:: TASK INPUT

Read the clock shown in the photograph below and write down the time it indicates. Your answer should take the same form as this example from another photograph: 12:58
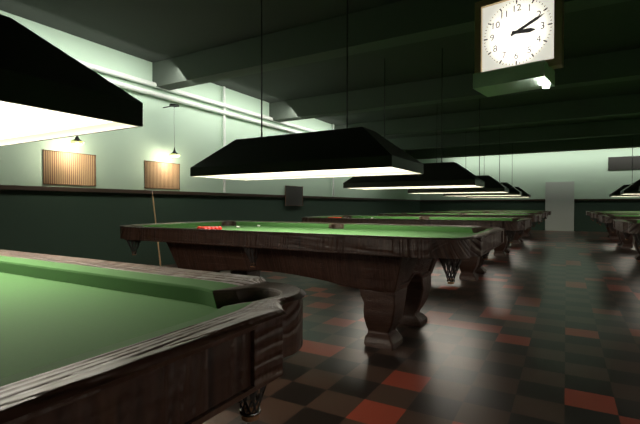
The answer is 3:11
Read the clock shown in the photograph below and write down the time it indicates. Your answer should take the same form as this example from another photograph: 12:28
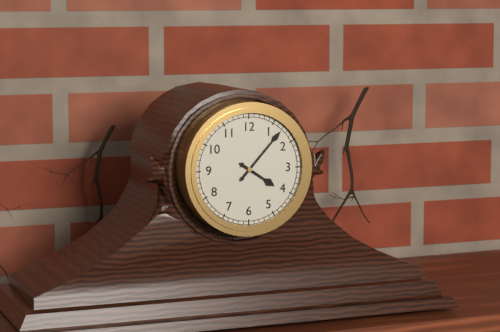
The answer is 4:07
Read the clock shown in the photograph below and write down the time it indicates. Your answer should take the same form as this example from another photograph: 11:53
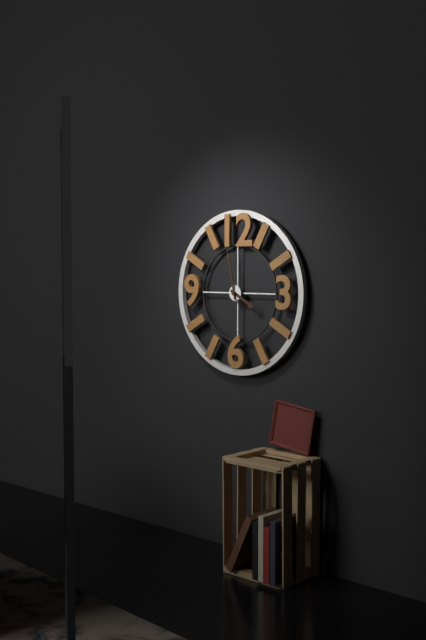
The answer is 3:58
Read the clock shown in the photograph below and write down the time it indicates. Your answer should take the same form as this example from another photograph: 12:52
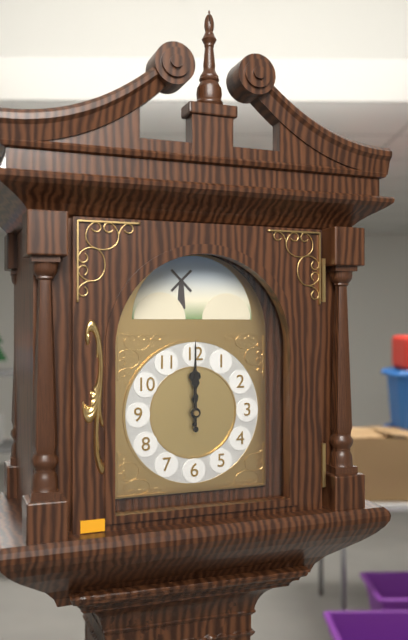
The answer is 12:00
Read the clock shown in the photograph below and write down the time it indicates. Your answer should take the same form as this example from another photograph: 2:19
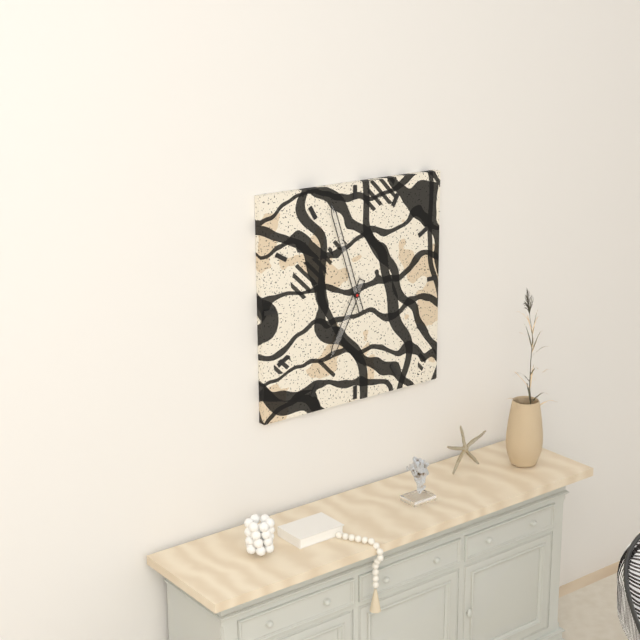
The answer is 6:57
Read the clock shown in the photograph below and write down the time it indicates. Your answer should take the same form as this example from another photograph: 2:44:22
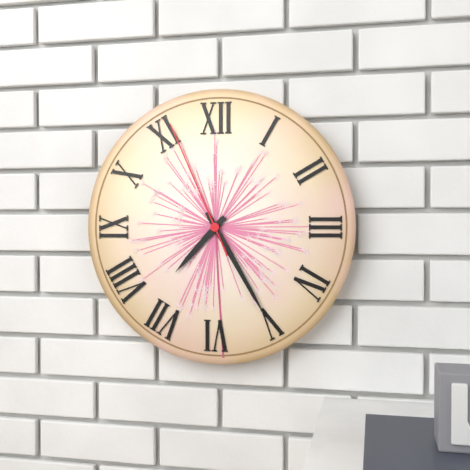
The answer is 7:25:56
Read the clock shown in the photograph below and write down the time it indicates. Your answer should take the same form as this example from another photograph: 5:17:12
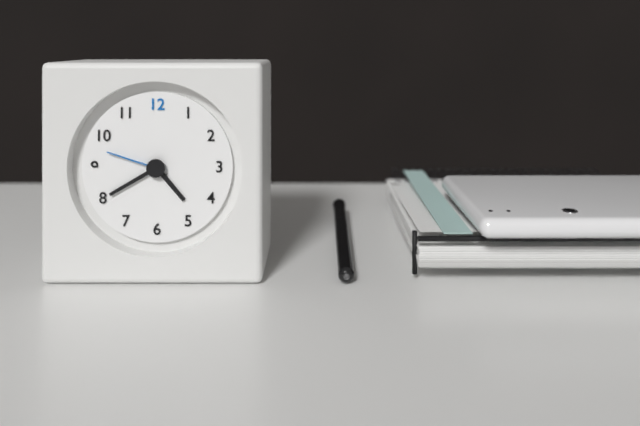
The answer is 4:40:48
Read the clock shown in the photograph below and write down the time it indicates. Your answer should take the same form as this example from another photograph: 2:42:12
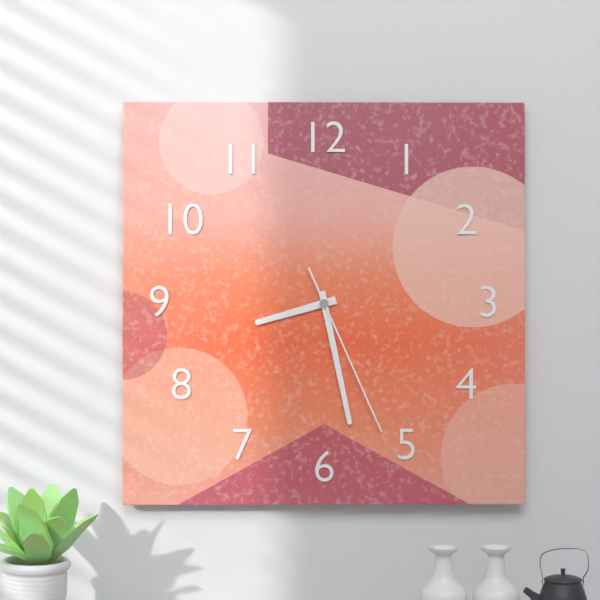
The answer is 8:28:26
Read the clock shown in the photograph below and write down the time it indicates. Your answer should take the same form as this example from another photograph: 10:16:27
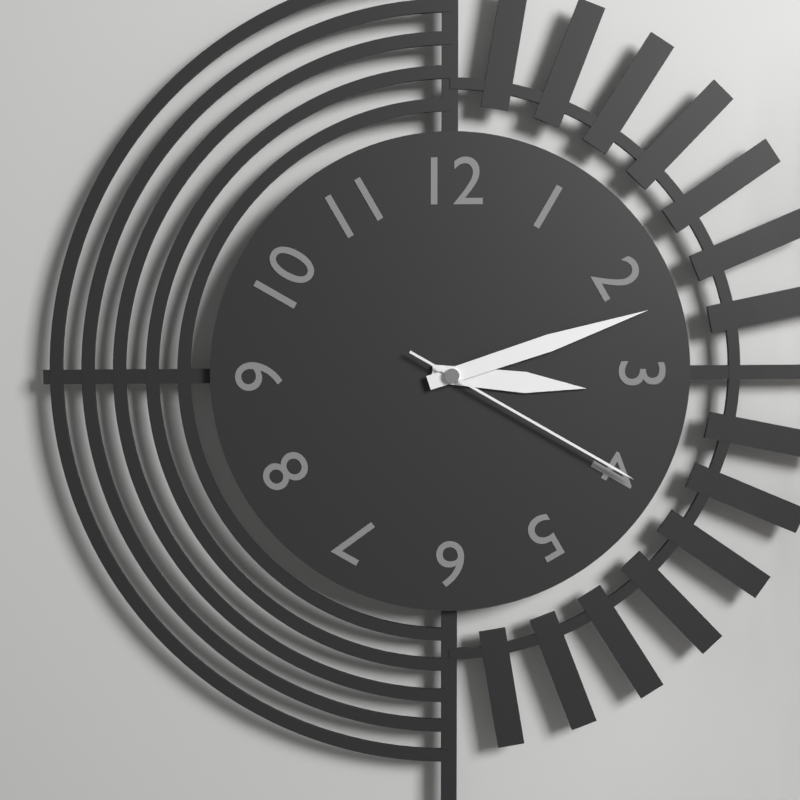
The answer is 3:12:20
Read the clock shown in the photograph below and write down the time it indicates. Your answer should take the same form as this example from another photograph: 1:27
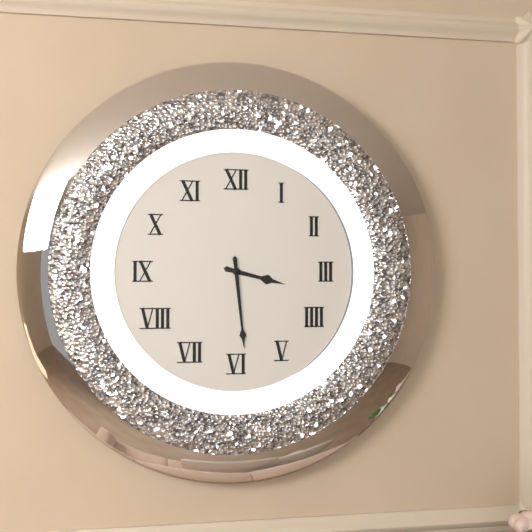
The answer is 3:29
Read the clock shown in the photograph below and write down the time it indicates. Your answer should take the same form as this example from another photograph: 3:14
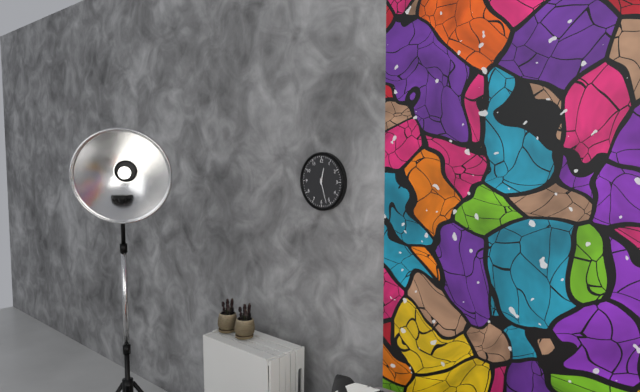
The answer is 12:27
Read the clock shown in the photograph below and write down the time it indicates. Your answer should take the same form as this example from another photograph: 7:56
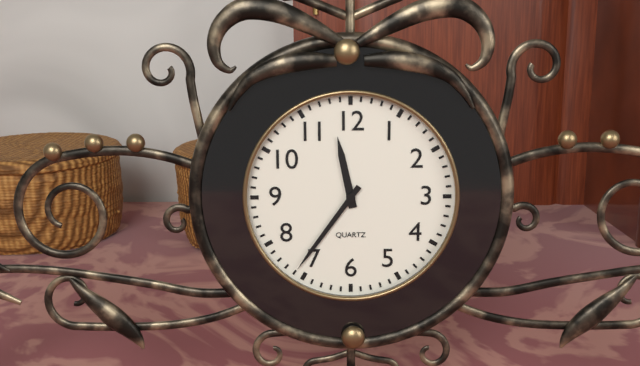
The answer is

::::

Turn the listing, from its first line through the line containing "The answer is 3:11", into a JSON list of strings with one string per line, skipping blank lines and leaving out the pictures.

• **ANSWER IN FULL**:
[
  "Read the clock shown in the photograph below and write down the time it indicates. Your answer should take the same form as this example from another photograph: 12:58",
  "The answer is 3:11"
]